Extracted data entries
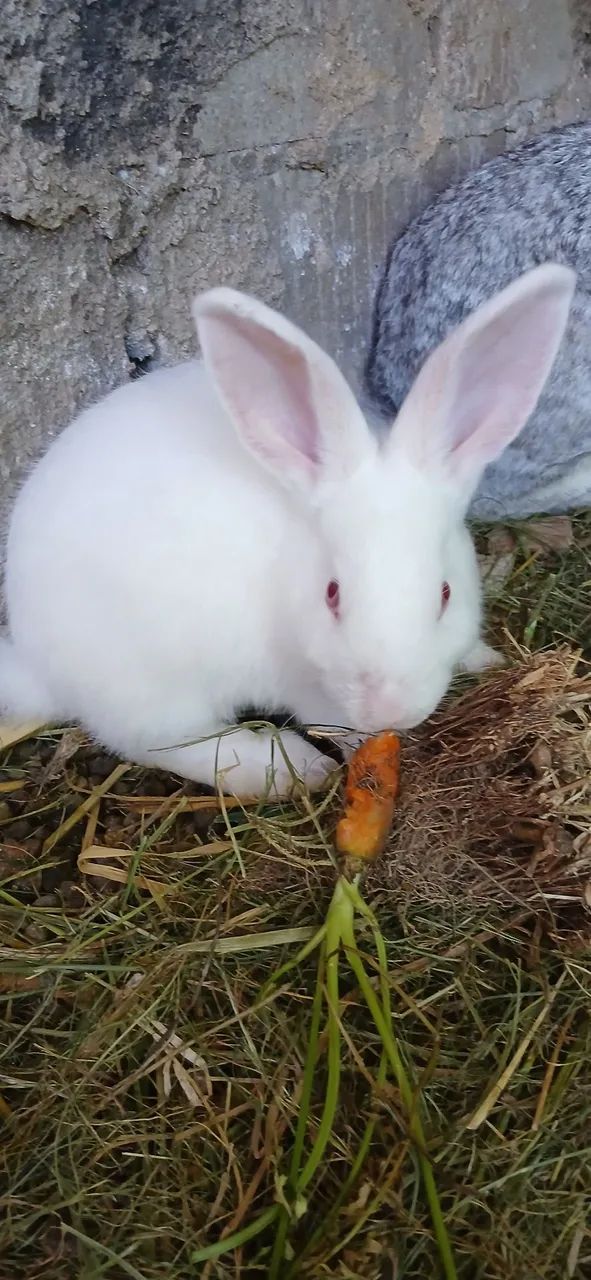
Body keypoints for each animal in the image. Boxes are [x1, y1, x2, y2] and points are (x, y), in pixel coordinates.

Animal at [0, 266, 573, 796]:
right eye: (332, 594)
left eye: (445, 594)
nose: (388, 709)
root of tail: (34, 657)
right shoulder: (303, 684)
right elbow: (327, 719)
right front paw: (363, 746)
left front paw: (486, 659)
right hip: (150, 684)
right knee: (166, 744)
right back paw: (288, 769)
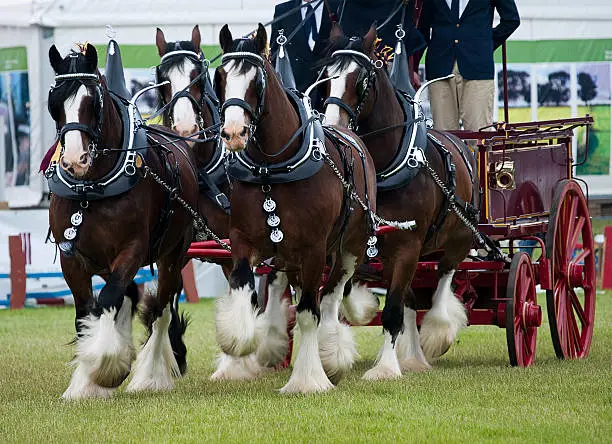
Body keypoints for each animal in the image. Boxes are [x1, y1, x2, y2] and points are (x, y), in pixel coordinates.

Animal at [215, 24, 378, 392]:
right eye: (220, 77)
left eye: (257, 81)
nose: (233, 133)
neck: (271, 171)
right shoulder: (243, 239)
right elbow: (243, 283)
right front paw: (239, 340)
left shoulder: (314, 248)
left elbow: (308, 313)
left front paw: (308, 379)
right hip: (289, 256)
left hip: (350, 247)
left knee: (330, 297)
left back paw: (332, 353)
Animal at [322, 24, 476, 378]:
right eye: (327, 76)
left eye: (362, 80)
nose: (333, 126)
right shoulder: (357, 242)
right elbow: (345, 291)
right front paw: (357, 317)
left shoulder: (408, 245)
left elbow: (393, 311)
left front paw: (384, 369)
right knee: (410, 297)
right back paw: (414, 356)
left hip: (458, 238)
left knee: (443, 277)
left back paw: (437, 332)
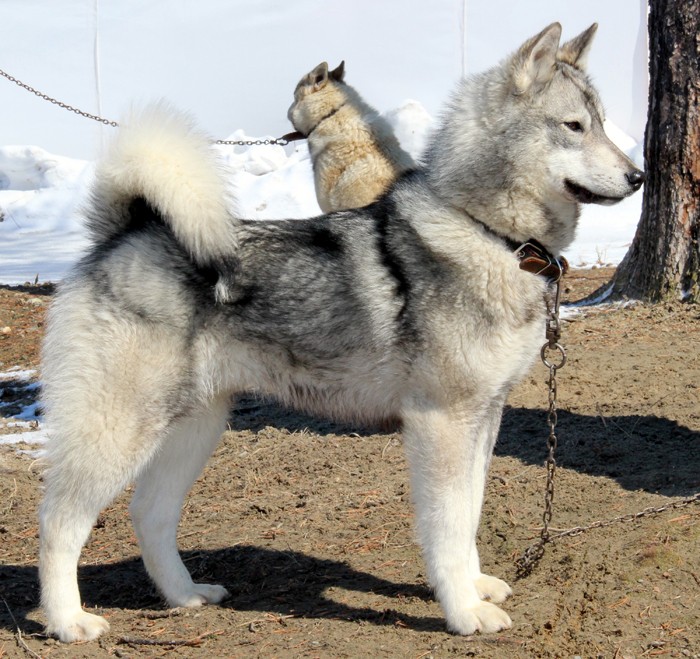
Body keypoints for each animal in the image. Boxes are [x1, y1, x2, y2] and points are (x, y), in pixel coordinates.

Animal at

§ **EXERCISE GOAL**: Transcribe all records verbatim and omit each image.

§ **RESULT FOR THIS EXERCISE**:
Body keypoints for each animal in the image. Boxes are [x1, y1, x2, y2] and points are (x, y), in pixel coordinates.

Animal at [0, 266, 573, 796]:
right eye: (332, 594)
left eye: (445, 594)
nose: (388, 709)
root of tail: (34, 657)
right shoulder: (303, 684)
right elbow: (327, 719)
right front paw: (363, 746)
left front paw: (486, 659)
right hip: (150, 684)
right knee: (166, 744)
right back paw: (288, 769)
Body keypoints for each animal in the image. Boxes are [x1, y1, x2, y2] and points are (x, y), in pixel coordinates.

Animal at [215, 24, 378, 392]:
right eye: (220, 77)
left eye: (257, 81)
nose: (233, 133)
neck: (271, 171)
right shoulder: (243, 239)
right elbow: (243, 283)
right front paw: (239, 340)
left shoulder: (314, 248)
left elbow: (308, 313)
left front paw: (308, 379)
right hip: (289, 256)
left hip: (350, 247)
left knee: (330, 297)
left back paw: (332, 353)
Animal at [322, 24, 476, 378]:
right eye: (327, 76)
left eye: (362, 80)
nose: (333, 126)
right shoulder: (357, 242)
right elbow: (345, 291)
right front paw: (357, 317)
left shoulder: (408, 245)
left elbow: (393, 311)
left front paw: (384, 369)
right knee: (410, 297)
right back paw: (414, 356)
left hip: (458, 238)
left knee: (443, 277)
left back paw: (437, 332)
Body keypoints for each animal in the image. Boxes are [x1, y1, x2, y2] and points are (x, y), in pixel coordinates.

Animal at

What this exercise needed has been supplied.